What are your health care priorities?

Linder said he wanted the city clinics funded and wanted a citywide health insurance program, and more social services for children. Lewis said the city has been trying to streamline the clinics. He said it would be "ridiculous to close the South Austin dental clinic." "We should make sure every contractor the city has pays for insurance for its employees," Lewis said.

Could we increase the homestead exemption for city taxes?

Lewis said he wasn't sure if that would require legislation. "I've advocated that the city and county if you own your house for 30 years you should be free of taxes no matter your age. After 30 years, you've paid your taxes and helped the city and should be able to take something from it." Linder ignored the question and talked about needing more social services.

Funding for social services has been flat. What would you do to increase it?

Linder said, "Money that's spent on public safety and social services is upside down." He said child care costs are up 50 percent. "I fear how people survive in this city." Lewis said the city is trying to streamline services but funding has been level. "You have to make the hard decisions," he said. "I tried to get the council not to decrease taxes…If we kept the current rate there would have been $3 million to $3.5 million more, so we could raise the things we need to raise."

Who defined the benefits of Smart Growth and who designed the harm to the handicapped? It's a land grab. Are either of you prepared for rent control?

Lewis said he owns rental property and rents it for below market prices. He said the council had passed rules to require that any housing that is assisted by city funds must be visitable by people with disabilities. Linder said the city "needs a living wage ordinance" and a bigger housing trust fund.

This school (Becker Elementary) is on the hit list with Zavala and Ridgetop. We need to keep them open.

Linder said each council member should adopt a school and council members should be more involved in the community. "They don't have a clue," Linder said. He said, "We need more interagency cooperation to solve problems." Lewis said the school board is a sovereign entity and the council can only make suggestions, but is working with the school district on projects such as J.J. Pickle Elementary, where AISD is building the school, the city is building an activity center and a city park will be used as a playground. Although a joint city-county committee is meeting monthly, Lewis said, "We have not been able to get the school board to come on." He said a priority of his is to get sidewalks built around all elementary schools.
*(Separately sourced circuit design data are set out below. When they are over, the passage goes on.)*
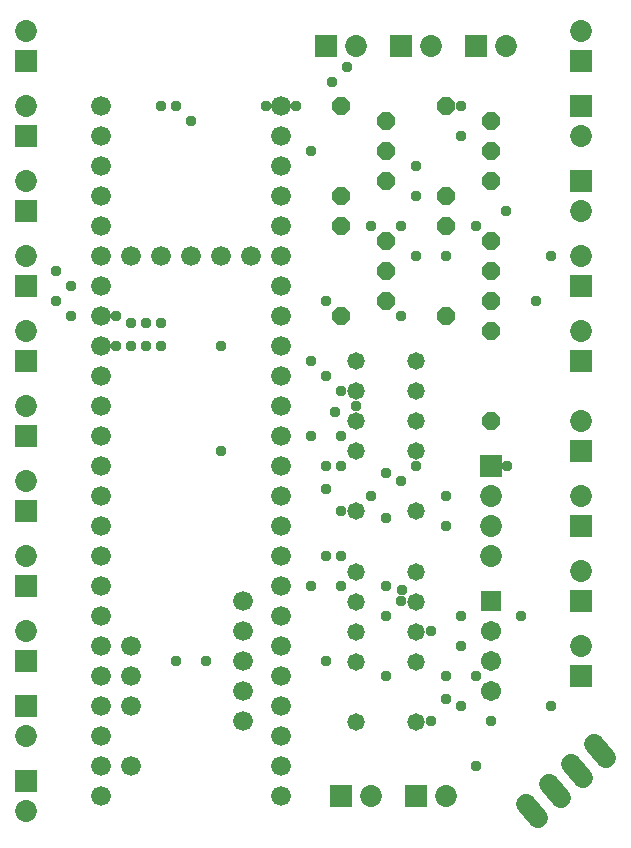
<source format=gbr>
G04 EAGLE Gerber RS-274X export*
G75*
%MOMM*%
%FSLAX34Y34*%
%LPD*%
%INSoldermask Top*%
%IPPOS*%
%AMOC8*
5,1,8,0,0,1.08239X$1,22.5*%
G01*
%ADD10C,1.473200*%
%ADD11P,1.649562X8X292.500000*%
%ADD12C,1.676400*%
%ADD13C,1.727200*%
%ADD14R,1.853200X1.853200*%
%ADD15C,1.853200*%
%ADD16R,1.711200X1.711200*%
%ADD17C,1.711200*%
%ADD18C,0.959600*%


D10*
X139700Y-254D03*
X139700Y50546D03*
X139700Y75946D03*
X139700Y101346D03*
X139700Y126746D03*
X88900Y126746D03*
X88900Y101346D03*
X88900Y75946D03*
X88900Y50546D03*
X88900Y-254D03*
X139700Y-178308D03*
X139700Y-127508D03*
X139700Y-102108D03*
X139700Y-76708D03*
X139700Y-51308D03*
X88900Y-51308D03*
X88900Y-76708D03*
X88900Y-102108D03*
X88900Y-127508D03*
X88900Y-178308D03*
D11*
X76200Y241300D03*
X76200Y165100D03*
X165100Y342900D03*
X165100Y266700D03*
X165100Y241300D03*
X165100Y165100D03*
X76200Y342900D03*
X76200Y266700D03*
D12*
X25400Y-190500D03*
X25400Y-165100D03*
X25400Y-139700D03*
X25400Y-114300D03*
X25400Y-88900D03*
X25400Y-63500D03*
X25400Y-38100D03*
X25400Y-12700D03*
X25400Y12700D03*
X25400Y38100D03*
X25400Y63500D03*
X25400Y88900D03*
X-127000Y88900D03*
X-127000Y63500D03*
X-127000Y38100D03*
X-127000Y12700D03*
X-127000Y-12700D03*
X-127000Y-38100D03*
X-127000Y-63500D03*
X-127000Y-88900D03*
X-127000Y-114300D03*
X-127000Y-139700D03*
X-127000Y-165100D03*
X25400Y-215900D03*
X-127000Y-190500D03*
X-127000Y-215900D03*
X25400Y-241300D03*
X-127000Y-241300D03*
X25400Y114300D03*
X-127000Y114300D03*
X25400Y139700D03*
X25400Y165100D03*
X25400Y190500D03*
X25400Y215900D03*
X25400Y241300D03*
X25400Y266700D03*
X25400Y292100D03*
X25400Y317500D03*
X25400Y342900D03*
X-127000Y342900D03*
X-127000Y317500D03*
X-127000Y292100D03*
X-127000Y266700D03*
X-127000Y241300D03*
X-127000Y215900D03*
X-127000Y190500D03*
X-127000Y165100D03*
X-127000Y139700D03*
X0Y215900D03*
X-50800Y215900D03*
X-76200Y215900D03*
X-25400Y215900D03*
X-101600Y215900D03*
X-101600Y-215900D03*
X-101600Y-165100D03*
X-101600Y-139700D03*
X-101600Y-114300D03*
X-6350Y-177800D03*
X-6350Y-152400D03*
X-6350Y-127000D03*
X-6350Y-101600D03*
X-6350Y-76200D03*
D13*
X233184Y-248256D02*
X243322Y-259635D01*
X262287Y-242738D02*
X252149Y-231359D01*
X271113Y-214462D02*
X281251Y-225841D01*
X300216Y-208944D02*
X290078Y-197565D01*
D14*
X-190500Y317500D03*
D15*
X-190500Y342900D03*
D14*
X-190500Y0D03*
D15*
X-190500Y25400D03*
D11*
X203200Y177800D03*
X203200Y228600D03*
X203200Y203200D03*
X114300Y177800D03*
X114300Y228600D03*
X114300Y203200D03*
X114300Y279400D03*
X114300Y330200D03*
X114300Y304800D03*
X203200Y279400D03*
X203200Y330200D03*
X203200Y304800D03*
X203200Y152400D03*
X203200Y76200D03*
D14*
X279400Y381000D03*
D15*
X279400Y406400D03*
D14*
X127000Y393700D03*
D15*
X152400Y393700D03*
D14*
X-190500Y-228600D03*
D15*
X-190500Y-254000D03*
D14*
X190500Y393700D03*
D15*
X215900Y393700D03*
D14*
X279400Y190500D03*
D15*
X279400Y215900D03*
D14*
X-190500Y-165100D03*
D15*
X-190500Y-190500D03*
D14*
X63500Y393700D03*
D15*
X88900Y393700D03*
D14*
X279400Y342900D03*
D15*
X279400Y317500D03*
D14*
X279400Y279400D03*
D15*
X279400Y254000D03*
D14*
X279400Y-76200D03*
D15*
X279400Y-50800D03*
D14*
X279400Y-12700D03*
D15*
X279400Y12700D03*
D14*
X279400Y50800D03*
D15*
X279400Y76200D03*
D14*
X-190500Y63500D03*
D15*
X-190500Y88900D03*
D14*
X-190500Y-63500D03*
D15*
X-190500Y-38100D03*
D14*
X-190500Y-127000D03*
D15*
X-190500Y-101600D03*
D14*
X-190500Y254000D03*
D15*
X-190500Y279400D03*
D14*
X-190500Y190500D03*
D15*
X-190500Y215900D03*
D14*
X-190500Y381000D03*
D15*
X-190500Y406400D03*
X203200Y-12700D03*
X203200Y-38100D03*
D14*
X203200Y38100D03*
D15*
X203200Y12700D03*
D16*
X203200Y-76200D03*
D17*
X203200Y-101600D03*
X203200Y-127000D03*
X203200Y-152400D03*
D14*
X-190500Y127000D03*
D15*
X-190500Y152400D03*
D14*
X279400Y127000D03*
D15*
X279400Y152400D03*
D14*
X76200Y-241300D03*
D15*
X101600Y-241300D03*
D14*
X139700Y-241300D03*
D15*
X165100Y-241300D03*
D14*
X279400Y-139700D03*
D15*
X279400Y-114300D03*
D18*
X114300Y32230D03*
X114300Y-5870D03*
X127000Y-76200D03*
X254000Y-165100D03*
X152400Y-101600D03*
X50800Y-63500D03*
X63500Y-38100D03*
X63500Y18570D03*
X63500Y38100D03*
X71370Y84070D03*
X88900Y88900D03*
X152400Y-177800D03*
X203200Y-177800D03*
X216756Y38100D03*
X241300Y177800D03*
X127000Y25400D03*
X139700Y38100D03*
X50800Y63500D03*
X76200Y63500D03*
X76200Y38100D03*
X101600Y12700D03*
X177800Y-114300D03*
X190500Y-139700D03*
X177800Y-165100D03*
X76200Y0D03*
X76200Y-38100D03*
X165100Y-159230D03*
X165100Y-139700D03*
X190500Y-215900D03*
X-63500Y-127000D03*
X-38100Y-127000D03*
X114300Y-139700D03*
X215900Y254000D03*
X127000Y165100D03*
X76200Y101600D03*
X177800Y342900D03*
X177800Y317500D03*
X139700Y292100D03*
X139700Y266700D03*
X101600Y241300D03*
X63500Y177800D03*
X63500Y114300D03*
X38100Y342900D03*
X12700Y342900D03*
X-76200Y159230D03*
X-76200Y139700D03*
X-50800Y330200D03*
X-88900Y159230D03*
X-88900Y139700D03*
X50800Y127000D03*
X-165100Y177800D03*
X-165100Y203200D03*
X-152400Y165100D03*
X-152400Y190500D03*
X114300Y-63500D03*
X76200Y-63500D03*
X63500Y-127000D03*
X228600Y-88900D03*
X177800Y-88900D03*
X114300Y-88900D03*
X-25400Y50800D03*
X-25400Y139700D03*
X50800Y304800D03*
X127000Y241300D03*
X139700Y215900D03*
X165100Y215900D03*
X190500Y241300D03*
X254000Y215900D03*
X165100Y12700D03*
X165100Y-12700D03*
X127571Y-67112D03*
X68330Y363470D03*
X-63500Y342900D03*
X-101600Y159230D03*
X-101600Y139700D03*
X81030Y376170D03*
X-76200Y342900D03*
X-114300Y165100D03*
X-114300Y139700D03*
M02*

</source>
Tow-away zone…If you're going to attend today's City Council meeting–which will be held all day at the Lower Colorado River Authority's headquarters–be careful where you park. Word has it that cars parked in the space reserved for Oyster Landing customers will be towed. The prohibited parking space is on the north side of the Hancock Building. Visitors should use the parking spaces on the opposite side of the street, closest to Lake Austin… Candidate packs house…Place 2 City Council candidate Raul Alvarez drew a jammed-pack crowd of supporters to Jovita's last night for a fund-raiser featuring the music of Alejandro Escovedo and poetry of Raul Salinas. Among the contingent were members of the Austin Firefighters Association, which endorsed Alvarez and is providing volunteers in the campaign; Sabino and Lori Renteria, who worked with Alvarez on the Cesar Chavez Neighborhood Plan; Ann del Llano of the Sunshine Project for Police Accountability, and Save Barton Creek Association stalwarts Craig Smith and Mary Ann Neely.